コーヒー、サンバ、カーニバルと言った典型的なブラジルのイメージからかけ離れた小さな市が南部リオグランデ・ド・スル州(RS 州)に存在する。ノーヴァ・ペトロポリスである。州都ポルト・アレグレから北へ 90㎞(クルマで1時間 20 分)のところに位置する。セー
ハ・ガウーシャと呼ばれる南部の高原、標高 700m の町である。まず本稿に挿入した金髪の子供たちの写真をご覧いただきたいが、彼らは外国人ではなく全員ブラジル人、地元のドイツ移民の子供たちである。ブラジルへのドイツ移民は 1824 年に南部 RS 州のサン・レオポルドから始まり、本年で 200 周年を迎えるが、ノーヴァ・ペトロポリスへの移民は 1858 年から始まった。既に 170 年近くの歴史があり、現在、人口約 2 万人の 90%がドイツ移民の子孫である。今でもドイツ語を話す住人が多い。街の中心に移民村公園がある。ここで典型的なドイツ料理から当時の伝統的な木骨造りの建物までゲルマン文化について学ぶことができる。ところで、今から 30 年ほど前、この公園の奥にひっそりと相撲の土俵があった。それは、ノーヴァ・ペトロポリスに移住した 1 世の方が造ったものであった。筆者は 1990 年代のポルト・アレグレ駐在時代にその方
を訪ねたことがあったが、当時、ブラジル人も参加した相撲大会も開催しているとのことだった。こんな山の中にも日伯友好の絆があると感心した記憶がある(その後、土俵は撤去されたが、RS州の相撲選手権は現在も続いていて、昨年5月に第 61回としてポルト・アレグレ近郊のエステイオで開催されている)。
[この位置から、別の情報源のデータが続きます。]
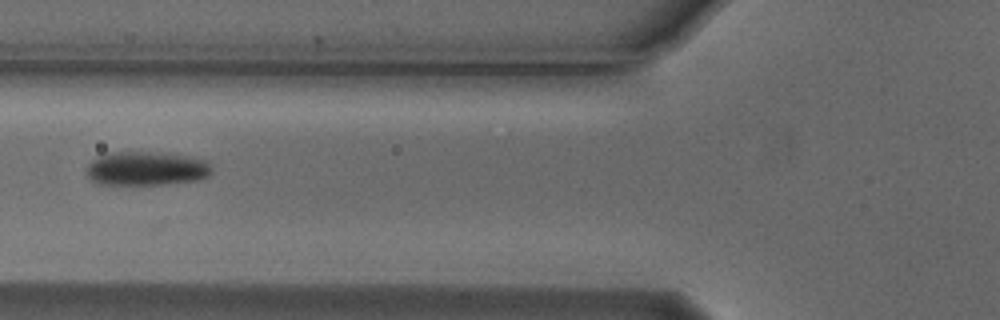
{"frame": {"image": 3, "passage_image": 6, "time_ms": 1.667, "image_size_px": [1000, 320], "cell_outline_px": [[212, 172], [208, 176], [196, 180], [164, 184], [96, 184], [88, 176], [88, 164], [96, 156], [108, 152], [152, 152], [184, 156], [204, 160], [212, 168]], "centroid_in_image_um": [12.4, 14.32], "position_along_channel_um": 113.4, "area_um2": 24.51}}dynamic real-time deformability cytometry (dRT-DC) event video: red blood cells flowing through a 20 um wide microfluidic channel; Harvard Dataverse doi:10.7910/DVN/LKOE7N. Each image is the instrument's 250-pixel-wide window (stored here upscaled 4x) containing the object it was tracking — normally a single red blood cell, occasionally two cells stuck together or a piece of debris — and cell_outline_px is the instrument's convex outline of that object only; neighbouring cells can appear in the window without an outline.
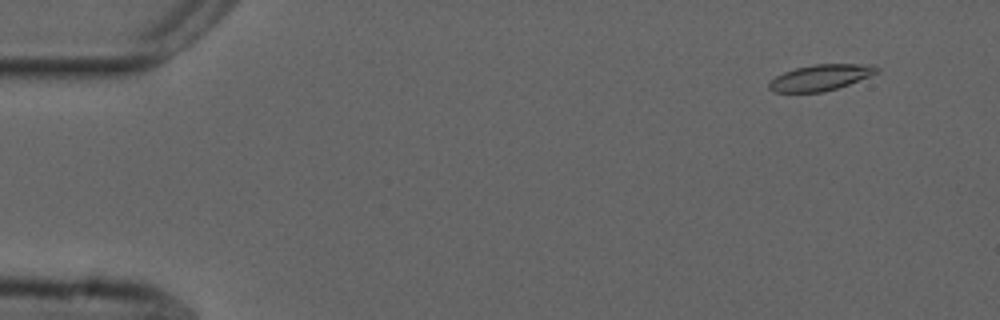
{"species": "common noctule bat (a hibernating species)", "species_latin": "Nyctalus noctula", "temperature_condition": "cold", "stored_images_in_passage": 56, "camera_frame_rate_fps": 3000, "um_per_image_px": 0.085, "animal": {"sex": "male", "forearm_length_mm": 52.5}, "frame": {"image": 1, "passage_image": 5, "time_ms": 1.333, "image_size_px": [1000, 320], "cell_outline_px": [[880, 72], [848, 84], [824, 92], [772, 92], [768, 88], [768, 84], [776, 76], [784, 72], [796, 68], [812, 64], [872, 64], [880, 68]], "centroid_in_image_um": [69.76, 6.58], "position_along_channel_um": 15.2, "area_um2": 16.3}}
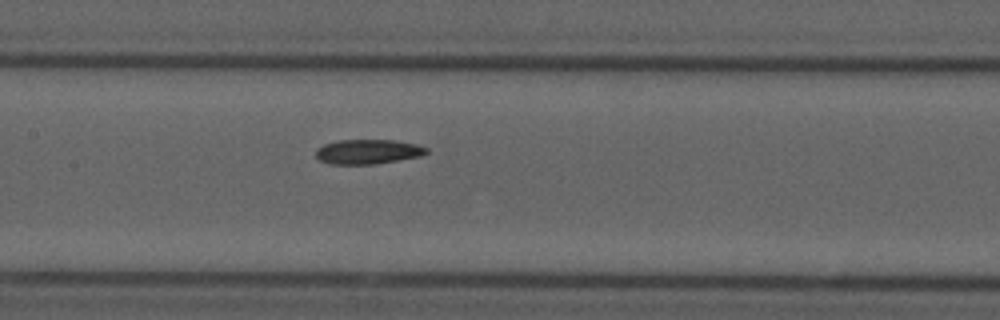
{"frame": {"image": 2, "passage_image": 27, "time_ms": 8.667, "image_size_px": [1000, 320], "cell_outline_px": [[428, 152], [420, 156], [372, 164], [328, 164], [320, 160], [316, 156], [316, 148], [324, 144], [340, 140], [392, 140], [416, 144], [428, 148]], "centroid_in_image_um": [31.24, 12.89], "position_along_channel_um": 176.2, "area_um2": 15.72}}
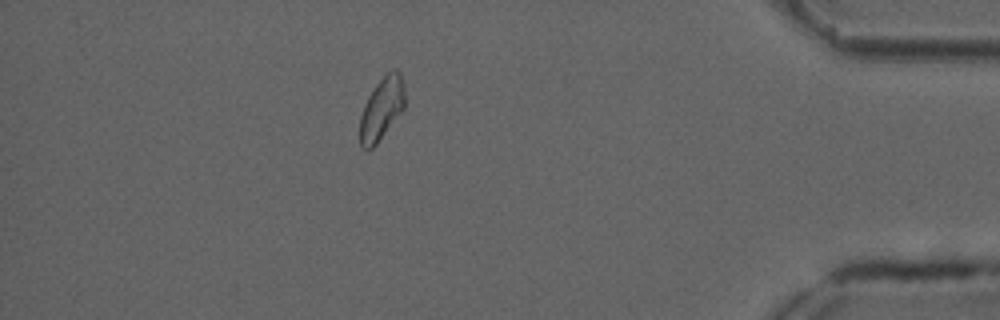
{"frame": {"image": 3, "passage_image": 49, "time_ms": 16.0, "image_size_px": [1000, 320], "cell_outline_px": [[404, 108], [376, 144], [372, 148], [360, 148], [360, 116], [364, 104], [368, 96], [376, 84], [392, 68], [396, 68], [400, 72], [404, 88]], "centroid_in_image_um": [32.43, 9.22], "position_along_channel_um": 402.8, "area_um2": 16.18}, "authors_computed_cell_mechanics": {"area_um2": 16.4441, "velocity_mm_per_s": 3.7013, "shape_relaxation_time_tau1_ms": 4.0891, "shape_relaxation_time_tau2_ms": 4.1917, "deformation_change_tau1": 0.1439, "deformation_change_tau2": 0.0951}}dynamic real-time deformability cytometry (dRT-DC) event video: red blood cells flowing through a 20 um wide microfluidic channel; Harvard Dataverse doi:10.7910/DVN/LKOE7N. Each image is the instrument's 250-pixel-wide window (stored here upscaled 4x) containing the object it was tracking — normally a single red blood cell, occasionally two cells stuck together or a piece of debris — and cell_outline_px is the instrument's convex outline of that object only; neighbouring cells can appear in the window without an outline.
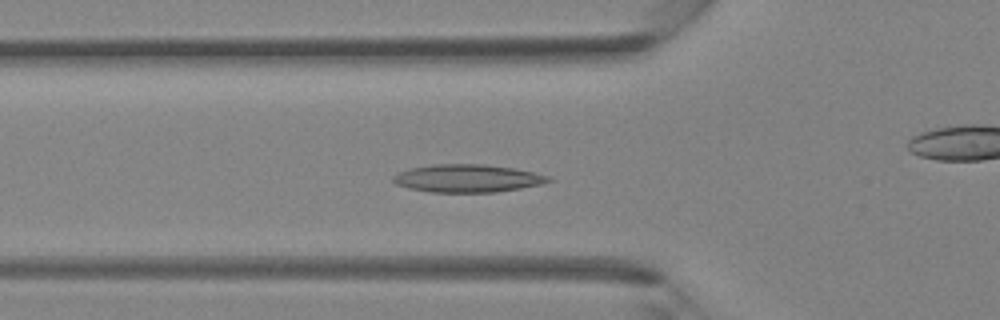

ノーヴァ・ペトロポリスはセーハ・ガウーシャの庭園とも呼ばれ、市の中心のフローレス広場では色鮮やかな季節の植物と花壇が常にその美しさを保っている。特にクリスマスのころの紫陽花は人々を魅了する。こうした自然及び移民が残した歴史・文化遺産が組み合わさって、年間を通じて様々なイベントが開催されている。「セーハ・ガーウシャの庭園の夏」、「フェスティマーリャ(二ットウェア見本市)」、「国際民俗フェスティバル」、「春祭り」、「オクトーバーフェスト(10 月のビール祭り)」、「セーハ・ガウーシャ庭園のクリスマス」などである。これから春に向かい、あっという間に夏のクリスマスという幸せな季節を迎える。

ノーヴァ・ペトロポリスも今年 4 月末からブラジル南部を襲った大洪水で大きな被害を被った。今後、復興が進みみ、一日も早く市民が笑顔で当たり前の日常生活を取り戻せるよう心よりお祈りしたい。